Penalties and Consequences of Non-Compliance
Risks of Incorrect Filing
Non-compliance or inaccurate filings can lead to various penalties, including continued accumulation of interest, rejection of the offer, and potential enforced collection actions by the IRS. Assess each component of the submission thoroughly to mitigate risks.
Consequences of Default
Upon acceptance, any default on agreed payment terms can lead to the revocation of the compromise agreement and reinstatement of the original tax liability. Regular monitoring and adherence to payment schedules are essential.

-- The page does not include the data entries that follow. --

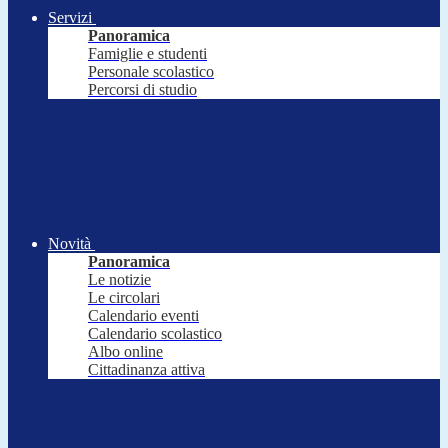
Servizi
Panoramica
Famiglie e studenti
Personale scolastico
Percorsi di studio
Novità
Panoramica
Le notizie
Le circolari
Calendario eventi
Calendario scolastico
Albo online
Cittadinanza attiva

Use Cases for IRS Form 656
Practical Applications
- Financial Distress: Individuals undergoing significant life changes, such as job loss or medical emergencies, may benefit.
- Business Recovery: Businesses unable to pay outstanding taxes due to downturns in financial performance.
- Debt Resolution Strategy: Employed as part of broader financial planning for debt restructuring.
This comprehensive structure of IRS Form 656 details the critical aspects of its purpose, application, eligibility criteria, and relevant scenarios that apply to taxpayers seeking relief from tax debt obligations.